Tai John
Slow Mo

This past weekend, May 13th-May 15th, was such a blessed and beautiful weekend. Why? Well, it taught me the art of going with the flow and revealed the rewards that come with it. If you read my prior post, "Is It Just Me?" this weekend was originally planned as my trip to Cali, but it turned out so much better than I could have imagined.
Fri-yay, I usually always have something scheduled in my planner but since I decided to work the full day, there was nothing on the agenda for the evening. I got off work at about 2:45 PM, made it home, undressed from the day, showered, lounged around, made some popcorn, and hit the movie room for the rest of the night.
Saturday, I slept in like a baby until 1:00 PM when I got a knock on the door to check and see if I was alive. It's funny, on the weekends it's rare that I sleep in or am present at home for too long because I usually make my appointments at the top of the morning so I can get them out of the way and I usually have something planned with someone. No appointments and no get-togethers planned until the evening so, I started my laundry. In the midst of doing my laundry, spontaneity hit me up with intention of chillin'. So I finished my laundry, got ready, and went with it. After all, I had time before game night, which started at 5:00 PM so I figured, why not.

I can't tell you'll why I had so much fun (I really can't, some things deserve to be kept private), but it was definitely one of those times where you are so in tune with what's going on that you forget to pull your phone out to capture the moment. I had so much fun that I ended up being pretty late to game night. Nonetheless, I made it at a decent time to play some games and enjoy the company of some of my core friends. Postgame night, I was pretty beat, especially because my 45-minute commute home just dragged,
Sunday Funday, I got the privilege to sleep in again! Two days in a row is a major record for me! I'm the functioning insomniac who works, plays, and does not sleep nearly as much as I should or need to, so this was huge. After giving my bed the attention and quality time she deserved, I took the time to whip up a filling breakfast for myself, seasoned scrambled eggs, peppered pork bacon, fried turkey pastrami, and a mimosa to cleanse my pallet.

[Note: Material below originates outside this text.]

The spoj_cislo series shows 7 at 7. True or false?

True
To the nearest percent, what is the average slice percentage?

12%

Post kitchen clean-up, spontaneity hit me up again, this time for some fun in the sun. I, on a roll with this whole, go with the flow train for the weekend, got ready, slipped on a bikini, and headed out. With this Texas heat coming down heavy on a Saturday afternoon, I got all the pool time I needed and just enough chill time to accompany it. Spent most of my afternoon vibing in the best ways with my friend before I headed home for a shower and much-needed rest.
Those who know me, are aware that I am glued to my planner like it's a body part, and understand how great this weekend actually was for me. Not having to wake up at 6:00 AM for work, go to both of my jobs during the week or weekend, or wake up early for any appointments is a blessing and a privilege that I often overlook. It's a rare gift for me to receive or give to myself. Having time to make breakfast for me is something I consider a rare treat. I truly enjoy cooking and baking but due to some recent lifestyle changes, I have not been able to whip in the kitchen as often as I would like.
Going with the flow and not making concrete plans was really nice because it opened up my day to so many more possibilities. In comparison to a heavily scheduled day, where I am going from one thing to the next non-stop, going with the flow didn't leave me feeling drained. I was able to be present in each and every moment and truly enjoy myself. Hell! The weekend which usually feels more like a 30-minute lunch break felt like an actual end of the week. For once, the days didn't blur together and I could differentiate what happened from day to day.
I have a newfound respect for my friends who say, "Man you're going to hate me because I don't plan, I'm spontaneous, I go with the flow." Actually, I don't hate you at all. Now that I have a better understanding I also have a greater appreciation for the manner in which you go about living your life. I am still and will forever be an itinerary and planner kinda-gal, but I'm learning that not everything has to be scheduled, some things are better left unplanned, and that some of the best experiences and people you meet in life happen spontaneously.

Going with the flow this past weekend enabled me to do something that I have a really hard time doing, relaxing. I was so relaxed and at ease knowing that I didn't have to prep or prepare for anything. It allowed me to be present in each and every moment I was given. I could care less about where my phone was and about anything going on other than what I was doing at the moment. That, to me, is truly living. Not everything has to be recorded or captured for the sake of getting some kind of gratification from friends and strangers on social media, some things are best kept to yourself, for your enjoyment, for your personal fulfillment.
And that is what this weekend was for me. A moment to slow down and take in all that is around me. A moment to be still. A moment to be silent. A moment to breathe. A moment to be in the state of ultimate peace and relaxation. A moment to take it one thing at a time. A moment to take things slow. A moment to embrace the unknown. A moment to be fulfilled in ways I didn't know I needed or could be fulfilled. Nothing wrong with not always doing something, we all need slow moments in life to bring us back to sanity and the reality that the best things in life are not rushed but come to fruition slowly, surely, and with certainty. My goal is to live a softer, relaxing, peace-filled life, and I think I found the key to getting there, embracing the unplanned and spontaneity life brings and moving in slow mo with the flow.